» **Görev 1**:
Aşağıdaki verilen metne göre, gözaltındaki generalin arabası darbeden ne kadar süre sonra yeniden aranmıştır?
══════
Yeter artık!

15 Temmuz'u adil bakış noktasından ayırmadan ve merhametsizce tartışmanın vakti geldi. Gerek dergimizde, gerek “sosyal medya”da, gerekse şahsi yazılarımızda 15 Temmuz üzerindeki şüpheler hakkında yazılar kaleme aldık. Bu sadece bizim hadiseye bakışımıza dairdir! Cumhurbaşkanı Recep Tayyip Erdoğan'ın 2020 itibariyle “tavır değişikliğine” gittiğini, artık bazı kilit konularda “çevre tesiri” haricinde kalarak uygulamalar yaptığına dair hislerimizi maddi delillere de kavusturdugumuzdan (veya öyle yorumladığımızdan!) onun da böyle düşündüğünü tahmin ediyoruz!

*

Mevzuları karıştırmamak gerekiyor: 15 Temmuz bir darbe teşebbüsüdür, bunda şüphe yok. Şüphe, bu darbe teşebbüsünün hazırlık süreci ve kimlerin yaptığında. 15 Temmuz davalarında kimin hangi cemaate mensup olduğunun üzerinde durmak yerine, o gece darbe mekanizmasının içinde olup olmadığının kesin delillerle ispatlanmasıyla uğraşılmalı, yargılama da böyle gerçekleştirilmeliydi.

Böyle mi oldu mahkeme süreçleri peki? Olmadığını herkes görüyor. Haklarında şu veya bu sebeple “Fettulahçı” veya “muhalif” kaydı düşülmüş, “itirafçı sanıklar” tarafından da ismi zikredilmiş kim varsa, o gece isterse evinde, yurtdışında, yıllık izinde olsun, hepsinin aynı torbaya konulup “15 Temmuz darbecisi” olarak cezalandırılması istendi. Hatanın en büyüğü, buydu. Tüm dosyayı şüphe altına sokan, hata!

İddiâname, sanık aleyhine olduğu kadar lehine delilleri de ortaya koymak zorundadır, hukuken. Fakat biliyoruz ki, asla böyle birşey olmaz! Üstelik “kendinden menkul hamaset edebiyatı” ile de “süslenir”, daha mahkemeye kabulü için verilmeden önce bu işlere teşne gazeteciler eliyle iyice köpürtülür, iddianame içindeki gariplikler de gözden kaçırılır. O gariplikler ancak sanıkların savunma ve çapraz sorgulamaları esnasında ortaya çıkar.

Acımadan ortaya çıkan garib gerçekler mi? Mesela:

Akıncı Üssünde, yani darbenin merkezinde gözaltına alınmış bir generalin üst ve ev-ofis araması, o gecenin sabahında teslim olduktan sonra kapısındaki arabasına kadar yapılır, çıkanlar tek tek listelenir, imzalanarak tutanağa geçirilir. İddianameye bunlar tek tek yazılır. Okuyanlar, dinleyenler “İşte suçüstü budur!” derler. Sonra o general sırası geldiğinde savunmasını yaparken, yine aynı iddianame ve delil klasöründen evrakları gösterir tek tek, o zaman anlaşılır ki, gözaltına alındığı gün yapılan aramalarda sıradan eşya ve evraklar tespit edilmiş, fakat kendisi cezaevinde bulunurken, darbeden yirmi, yirmi beş gün sonra yapılan (ne kendisinin ne avukatının katılmadığı) “arabasının yeniden aranması” sırasında, üstelik kapının, tekerleğin, kaportanın içine gizlenmiş olarak değil, “arka koltuk üzerinde bulunan poşet içinden” çıkan evraklar ile, Marmaris suikast davası, devlet büyüklerine suikast davası, yurtta sulh konseyi listesi vs. her türlü “darbe emirleri” bulunmuştur(!) ve şahsi olarak üzerine atılı suçlar da “bu evraklardan” kaynaklanmaktadır.
══════
» **Görev 2**:
Aşağıdaki listede “scientific name: Papaver alaskanum” geçen satırdan “locality: Along the” geçen satıra kadar olan satırları, iki uç da dahil olmak üzere, yalnızca bunları kapsayan iki sütunlu bir CSV olarak çıkarın. Her satırın adını “ad” sütununa, değerini “değer” sütununa yazın; her biri tırnak içinde tek bir alan olsun, satır sonları boşluğa çevrilsin.

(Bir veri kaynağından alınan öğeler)
══════
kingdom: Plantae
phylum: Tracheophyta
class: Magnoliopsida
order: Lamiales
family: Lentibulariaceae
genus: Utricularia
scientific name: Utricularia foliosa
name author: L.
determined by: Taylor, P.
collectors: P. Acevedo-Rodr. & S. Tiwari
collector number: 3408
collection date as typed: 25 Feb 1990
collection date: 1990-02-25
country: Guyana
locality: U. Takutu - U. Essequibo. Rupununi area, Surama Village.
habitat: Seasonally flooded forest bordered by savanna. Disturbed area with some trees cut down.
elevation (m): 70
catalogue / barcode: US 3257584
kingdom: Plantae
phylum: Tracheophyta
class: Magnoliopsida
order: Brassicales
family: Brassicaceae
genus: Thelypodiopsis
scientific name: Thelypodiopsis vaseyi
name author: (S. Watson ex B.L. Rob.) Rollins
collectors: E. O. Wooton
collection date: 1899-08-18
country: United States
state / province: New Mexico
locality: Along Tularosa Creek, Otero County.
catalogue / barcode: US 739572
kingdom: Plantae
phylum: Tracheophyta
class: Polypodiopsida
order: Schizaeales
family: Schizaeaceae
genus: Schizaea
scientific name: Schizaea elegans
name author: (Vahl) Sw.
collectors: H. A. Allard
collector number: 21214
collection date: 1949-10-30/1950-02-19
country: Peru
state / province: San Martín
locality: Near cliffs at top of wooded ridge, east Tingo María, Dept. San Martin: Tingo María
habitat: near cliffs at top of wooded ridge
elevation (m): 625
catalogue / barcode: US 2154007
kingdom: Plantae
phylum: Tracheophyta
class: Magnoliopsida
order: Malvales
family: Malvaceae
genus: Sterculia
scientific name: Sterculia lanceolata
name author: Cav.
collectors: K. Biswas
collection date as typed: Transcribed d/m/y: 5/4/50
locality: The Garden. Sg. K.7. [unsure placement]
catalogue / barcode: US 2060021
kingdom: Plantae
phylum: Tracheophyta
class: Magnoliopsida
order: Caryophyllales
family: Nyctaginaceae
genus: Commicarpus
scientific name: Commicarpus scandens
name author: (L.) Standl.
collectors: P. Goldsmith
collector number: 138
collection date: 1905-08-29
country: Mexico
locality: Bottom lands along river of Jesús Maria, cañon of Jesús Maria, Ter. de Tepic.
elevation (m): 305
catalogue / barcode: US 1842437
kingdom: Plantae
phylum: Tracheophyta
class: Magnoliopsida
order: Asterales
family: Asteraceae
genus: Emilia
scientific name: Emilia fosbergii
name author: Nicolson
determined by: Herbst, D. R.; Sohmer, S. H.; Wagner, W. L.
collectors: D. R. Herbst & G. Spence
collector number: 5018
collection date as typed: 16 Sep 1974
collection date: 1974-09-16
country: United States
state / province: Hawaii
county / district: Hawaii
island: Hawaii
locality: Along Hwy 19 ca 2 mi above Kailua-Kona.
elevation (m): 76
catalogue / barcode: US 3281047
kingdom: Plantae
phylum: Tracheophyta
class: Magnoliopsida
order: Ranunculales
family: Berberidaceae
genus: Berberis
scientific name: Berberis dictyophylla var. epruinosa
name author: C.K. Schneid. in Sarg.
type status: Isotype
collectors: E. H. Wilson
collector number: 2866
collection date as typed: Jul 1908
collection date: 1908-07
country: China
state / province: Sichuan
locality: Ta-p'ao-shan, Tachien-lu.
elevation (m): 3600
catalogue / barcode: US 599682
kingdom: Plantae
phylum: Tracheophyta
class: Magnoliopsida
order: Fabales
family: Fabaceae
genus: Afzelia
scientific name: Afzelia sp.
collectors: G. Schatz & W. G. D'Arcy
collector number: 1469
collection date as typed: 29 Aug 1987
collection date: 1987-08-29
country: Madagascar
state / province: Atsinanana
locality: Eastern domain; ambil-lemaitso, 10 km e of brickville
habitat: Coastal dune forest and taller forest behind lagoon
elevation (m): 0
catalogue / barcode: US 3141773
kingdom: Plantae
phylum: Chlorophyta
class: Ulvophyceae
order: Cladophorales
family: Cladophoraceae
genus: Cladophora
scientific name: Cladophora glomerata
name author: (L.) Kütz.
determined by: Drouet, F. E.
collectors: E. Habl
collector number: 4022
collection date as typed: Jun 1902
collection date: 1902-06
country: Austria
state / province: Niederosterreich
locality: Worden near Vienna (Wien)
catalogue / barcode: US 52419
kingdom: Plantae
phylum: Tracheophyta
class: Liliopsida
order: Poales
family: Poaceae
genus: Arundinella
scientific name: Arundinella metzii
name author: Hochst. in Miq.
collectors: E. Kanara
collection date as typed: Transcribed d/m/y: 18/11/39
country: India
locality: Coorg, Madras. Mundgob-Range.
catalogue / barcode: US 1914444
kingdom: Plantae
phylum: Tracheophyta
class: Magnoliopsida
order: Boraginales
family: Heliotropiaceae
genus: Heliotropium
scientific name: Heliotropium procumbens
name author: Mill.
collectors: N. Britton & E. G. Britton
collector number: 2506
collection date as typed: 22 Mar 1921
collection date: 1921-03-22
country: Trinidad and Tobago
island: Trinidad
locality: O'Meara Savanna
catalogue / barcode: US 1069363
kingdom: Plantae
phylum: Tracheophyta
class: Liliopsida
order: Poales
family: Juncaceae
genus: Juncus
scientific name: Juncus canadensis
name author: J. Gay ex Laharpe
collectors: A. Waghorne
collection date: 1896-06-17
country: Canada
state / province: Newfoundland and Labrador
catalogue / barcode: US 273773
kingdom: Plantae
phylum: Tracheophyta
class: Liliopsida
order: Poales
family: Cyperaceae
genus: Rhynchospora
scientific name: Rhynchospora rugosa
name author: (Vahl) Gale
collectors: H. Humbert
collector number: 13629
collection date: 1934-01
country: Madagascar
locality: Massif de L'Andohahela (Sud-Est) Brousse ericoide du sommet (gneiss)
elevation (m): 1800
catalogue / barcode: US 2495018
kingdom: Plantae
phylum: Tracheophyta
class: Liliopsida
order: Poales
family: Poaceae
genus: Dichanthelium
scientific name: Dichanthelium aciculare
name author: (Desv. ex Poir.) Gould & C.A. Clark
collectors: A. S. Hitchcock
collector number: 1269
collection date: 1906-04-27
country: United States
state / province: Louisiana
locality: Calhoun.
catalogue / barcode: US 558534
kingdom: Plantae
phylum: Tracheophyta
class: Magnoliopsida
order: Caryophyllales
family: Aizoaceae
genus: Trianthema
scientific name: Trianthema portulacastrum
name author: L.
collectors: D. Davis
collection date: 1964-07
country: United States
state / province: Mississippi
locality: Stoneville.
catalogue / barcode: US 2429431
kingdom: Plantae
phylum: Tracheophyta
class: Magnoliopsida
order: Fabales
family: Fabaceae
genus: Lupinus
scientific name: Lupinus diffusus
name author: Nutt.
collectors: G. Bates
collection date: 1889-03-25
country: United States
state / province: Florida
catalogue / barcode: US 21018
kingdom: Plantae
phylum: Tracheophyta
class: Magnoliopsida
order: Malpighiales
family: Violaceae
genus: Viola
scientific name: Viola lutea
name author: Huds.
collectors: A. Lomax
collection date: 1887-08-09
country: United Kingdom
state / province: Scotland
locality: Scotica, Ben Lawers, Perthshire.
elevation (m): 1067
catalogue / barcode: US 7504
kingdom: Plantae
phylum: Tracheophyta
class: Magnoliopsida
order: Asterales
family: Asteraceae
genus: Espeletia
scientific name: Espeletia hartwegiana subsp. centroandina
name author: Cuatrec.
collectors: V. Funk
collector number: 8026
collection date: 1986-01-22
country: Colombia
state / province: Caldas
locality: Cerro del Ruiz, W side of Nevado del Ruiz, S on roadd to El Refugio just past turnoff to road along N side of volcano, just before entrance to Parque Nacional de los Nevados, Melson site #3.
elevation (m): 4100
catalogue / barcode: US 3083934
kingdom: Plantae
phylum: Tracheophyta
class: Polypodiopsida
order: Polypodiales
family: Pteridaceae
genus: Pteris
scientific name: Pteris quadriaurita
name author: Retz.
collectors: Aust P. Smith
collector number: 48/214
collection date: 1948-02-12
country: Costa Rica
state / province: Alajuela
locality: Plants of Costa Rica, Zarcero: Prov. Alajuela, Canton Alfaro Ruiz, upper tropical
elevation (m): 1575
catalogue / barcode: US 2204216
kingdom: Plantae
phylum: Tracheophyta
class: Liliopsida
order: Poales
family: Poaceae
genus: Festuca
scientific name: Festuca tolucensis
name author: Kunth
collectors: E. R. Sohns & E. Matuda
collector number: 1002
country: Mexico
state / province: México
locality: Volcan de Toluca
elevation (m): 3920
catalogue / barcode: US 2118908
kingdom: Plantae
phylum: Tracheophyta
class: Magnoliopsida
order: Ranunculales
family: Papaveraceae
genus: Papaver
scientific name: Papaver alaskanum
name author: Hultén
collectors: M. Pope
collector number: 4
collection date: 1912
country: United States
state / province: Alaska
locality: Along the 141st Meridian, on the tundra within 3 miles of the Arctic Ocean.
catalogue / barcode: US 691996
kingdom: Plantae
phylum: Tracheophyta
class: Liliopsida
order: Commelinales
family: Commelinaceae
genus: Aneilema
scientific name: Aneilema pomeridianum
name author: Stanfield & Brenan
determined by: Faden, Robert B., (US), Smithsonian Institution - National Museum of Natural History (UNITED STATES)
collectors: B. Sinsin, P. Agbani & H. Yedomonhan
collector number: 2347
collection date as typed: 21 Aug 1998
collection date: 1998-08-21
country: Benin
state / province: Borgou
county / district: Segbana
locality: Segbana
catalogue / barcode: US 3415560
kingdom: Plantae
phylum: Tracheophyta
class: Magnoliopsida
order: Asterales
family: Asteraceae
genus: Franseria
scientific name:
══════
» **Alıştırma çıktısı 1**:
Darbeden yirmi, yirmi beş gün sonra.

» **Alıştırma çıktısı 2**:
ad,değer
"scientific name:","Papaver alaskanum"
"name author:","Hultén"
"collectors:","M. Pope"
"collector number:","4"
"collection date:","1912"
"country:","United States"
"state / province:","Alaska"
"locality:","Along the 141st Meridian, on the tundra within 3 miles of the Arctic Ocean."